[EXERCISE TASK] Render every line of the entries below as a numbered list, and leave out the blank lines.

- - -

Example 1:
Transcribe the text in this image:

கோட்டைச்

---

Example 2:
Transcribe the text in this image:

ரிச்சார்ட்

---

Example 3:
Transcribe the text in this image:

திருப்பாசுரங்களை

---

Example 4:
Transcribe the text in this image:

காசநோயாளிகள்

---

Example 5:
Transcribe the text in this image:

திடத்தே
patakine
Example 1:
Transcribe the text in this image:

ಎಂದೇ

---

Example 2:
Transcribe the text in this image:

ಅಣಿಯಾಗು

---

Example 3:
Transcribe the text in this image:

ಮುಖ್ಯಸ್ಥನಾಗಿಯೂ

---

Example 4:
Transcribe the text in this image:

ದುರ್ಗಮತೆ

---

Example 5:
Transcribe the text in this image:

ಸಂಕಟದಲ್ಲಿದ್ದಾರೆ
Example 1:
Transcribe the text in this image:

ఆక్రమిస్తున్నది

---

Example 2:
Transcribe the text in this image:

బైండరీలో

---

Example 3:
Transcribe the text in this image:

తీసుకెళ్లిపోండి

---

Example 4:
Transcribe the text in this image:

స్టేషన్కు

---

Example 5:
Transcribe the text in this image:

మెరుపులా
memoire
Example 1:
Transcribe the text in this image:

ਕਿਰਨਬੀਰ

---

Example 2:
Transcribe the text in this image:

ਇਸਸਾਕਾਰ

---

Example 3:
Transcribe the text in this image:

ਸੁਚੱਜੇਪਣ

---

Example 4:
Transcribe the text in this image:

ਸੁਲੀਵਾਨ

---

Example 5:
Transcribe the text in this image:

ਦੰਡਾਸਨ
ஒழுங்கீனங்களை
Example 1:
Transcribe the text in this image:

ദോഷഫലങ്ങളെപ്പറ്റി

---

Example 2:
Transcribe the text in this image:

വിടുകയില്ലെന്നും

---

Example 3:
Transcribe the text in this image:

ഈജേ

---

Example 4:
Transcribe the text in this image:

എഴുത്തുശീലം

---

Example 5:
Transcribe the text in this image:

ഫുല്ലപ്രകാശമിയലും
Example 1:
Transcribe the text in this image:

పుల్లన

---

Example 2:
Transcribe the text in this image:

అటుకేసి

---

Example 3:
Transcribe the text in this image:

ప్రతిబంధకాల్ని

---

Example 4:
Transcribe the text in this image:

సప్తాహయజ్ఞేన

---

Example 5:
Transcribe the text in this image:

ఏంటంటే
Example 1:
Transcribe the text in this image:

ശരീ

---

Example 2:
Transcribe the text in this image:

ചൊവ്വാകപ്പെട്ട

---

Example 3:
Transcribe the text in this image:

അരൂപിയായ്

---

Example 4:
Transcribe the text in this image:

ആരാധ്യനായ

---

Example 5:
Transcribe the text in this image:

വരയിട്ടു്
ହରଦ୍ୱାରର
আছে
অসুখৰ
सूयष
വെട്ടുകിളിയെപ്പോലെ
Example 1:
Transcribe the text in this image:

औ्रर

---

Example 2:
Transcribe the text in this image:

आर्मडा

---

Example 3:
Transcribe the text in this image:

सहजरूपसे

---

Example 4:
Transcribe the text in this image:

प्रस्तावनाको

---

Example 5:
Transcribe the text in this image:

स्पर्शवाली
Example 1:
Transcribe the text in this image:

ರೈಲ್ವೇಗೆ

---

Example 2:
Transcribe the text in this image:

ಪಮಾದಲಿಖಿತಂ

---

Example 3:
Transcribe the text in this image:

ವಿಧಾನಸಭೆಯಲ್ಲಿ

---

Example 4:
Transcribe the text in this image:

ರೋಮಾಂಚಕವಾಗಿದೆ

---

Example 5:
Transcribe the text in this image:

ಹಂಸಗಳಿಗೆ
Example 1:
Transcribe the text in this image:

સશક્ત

- - -

[IN RESPONSE]
1. Example 1:
2. Transcribe the text in this image:
3. கோட்டைச்
4. ---
5. Example 2:
6. Transcribe the text in this image:
7. ரிச்சார்ட்
8. ---
9. Example 3:
10. Transcribe the text in this image:
11. திருப்பாசுரங்களை
12. ---
13. Example 4:
14. Transcribe the text in this image:
15. காசநோயாளிகள்
16. ---
17. Example 5:
18. Transcribe the text in this image:
19. திடத்தே
20. patakine
21. Example 1:
22. Transcribe the text in this image:
23. ಎಂದೇ
24. ---
25. Example 2:
26. Transcribe the text in this image:
27. ಅಣಿಯಾಗು
28. ---
29. Example 3:
30. Transcribe the text in this image:
31. ಮುಖ್ಯಸ್ಥನಾಗಿಯೂ
32. ---
33. Example 4:
34. Transcribe the text in this image:
35. ದುರ್ಗಮತೆ
36. ---
37. Example 5:
38. Transcribe the text in this image:
39. ಸಂಕಟದಲ್ಲಿದ್ದಾರೆ
40. Example 1:
41. Transcribe the text in this image:
42. ఆక్రమిస్తున్నది
43. ---
44. Example 2:
45. Transcribe the text in this image:
46. బైండరీలో
47. ---
48. Example 3:
49. Transcribe the text in this image:
50. తీసుకెళ్లిపోండి
51. ---
52. Example 4:
53. Transcribe the text in this image:
54. స్టేషన్కు
55. ---
56. Example 5:
57. Transcribe the text in this image:
58. మెరుపులా
59. memoire
60. Example 1:
61. Transcribe the text in this image:
62. ਕਿਰਨਬੀਰ
63. ---
64. Example 2:
65. Transcribe the text in this image:
66. ਇਸਸਾਕਾਰ
67. ---
68. Example 3:
69. Transcribe the text in this image:
70. ਸੁਚੱਜੇਪਣ
71. ---
72. Example 4:
73. Transcribe the text in this image:
74. ਸੁਲੀਵਾਨ
75. ---
76. Example 5:
77. Transcribe the text in this image:
78. ਦੰਡਾਸਨ
79. ஒழுங்கீனங்களை
80. Example 1:
81. Transcribe the text in this image:
82. ദോഷഫലങ്ങളെപ്പറ്റി
83. ---
84. Example 2:
85. Transcribe the text in this image:
86. വിടുകയില്ലെന്നും
87. ---
88. Example 3:
89. Transcribe the text in this image:
90. ഈജേ
91. ---
92. Example 4:
93. Transcribe the text in this image:
94. എഴുത്തുശീലം
95. ---
96. Example 5:
97. Transcribe the text in this image:
98. ഫുല്ലപ്രകാശമിയലും
99. Example 1:
100. Transcribe the text in this image:
101. పుల్లన
102. ---
103. Example 2:
104. Transcribe the text in this image:
105. అటుకేసి
106. ---
107. Example 3:
108. Transcribe the text in this image:
109. ప్రతిబంధకాల్ని
110. ---
111. Example 4:
112. Transcribe the text in this image:
113. సప్తాహయజ్ఞేన
114. ---
115. Example 5:
116. Transcribe the text in this image:
117. ఏంటంటే
118. Example 1:
119. Transcribe the text in this image:
120. ശരീ
121. ---
122. Example 2:
123. Transcribe the text in this image:
124. ചൊവ്വാകപ്പെട്ട
125. ---
126. Example 3:
127. Transcribe the text in this image:
128. അരൂപിയായ്
129. ---
130. Example 4:
131. Transcribe the text in this image:
132. ആരാധ്യനായ
133. ---
134. Example 5:
135. Transcribe the text in this image:
136. വരയിട്ടു്
137. ହରଦ୍ୱାରର
138. আছে
139. অসুখৰ
140. सूयष
141. വെട്ടുകിളിയെപ്പോലെ
142. Example 1:
143. Transcribe the text in this image:
144. औ्रर
145. ---
146. Example 2:
147. Transcribe the text in this image:
148. आर्मडा
149. ---
150. Example 3:
151. Transcribe the text in this image:
152. सहजरूपसे
153. ---
154. Example 4:
155. Transcribe the text in this image:
156. प्रस्तावनाको
157. ---
158. Example 5:
159. Transcribe the text in this image:
160. स्पर्शवाली
161. Example 1:
162. Transcribe the text in this image:
163. ರೈಲ್ವೇಗೆ
164. ---
165. Example 2:
166. Transcribe the text in this image:
167. ಪಮಾದಲಿಖಿತಂ
168. ---
169. Example 3:
170. Transcribe the text in this image:
171. ವಿಧಾನಸಭೆಯಲ್ಲಿ
172. ---
173. Example 4:
174. Transcribe the text in this image:
175. ರೋಮಾಂಚಕವಾಗಿದೆ
176. ---
177. Example 5:
178. Transcribe the text in this image:
179. ಹಂಸಗಳಿಗೆ
180. Example 1:
181. Transcribe the text in this image:
182. સશક્ત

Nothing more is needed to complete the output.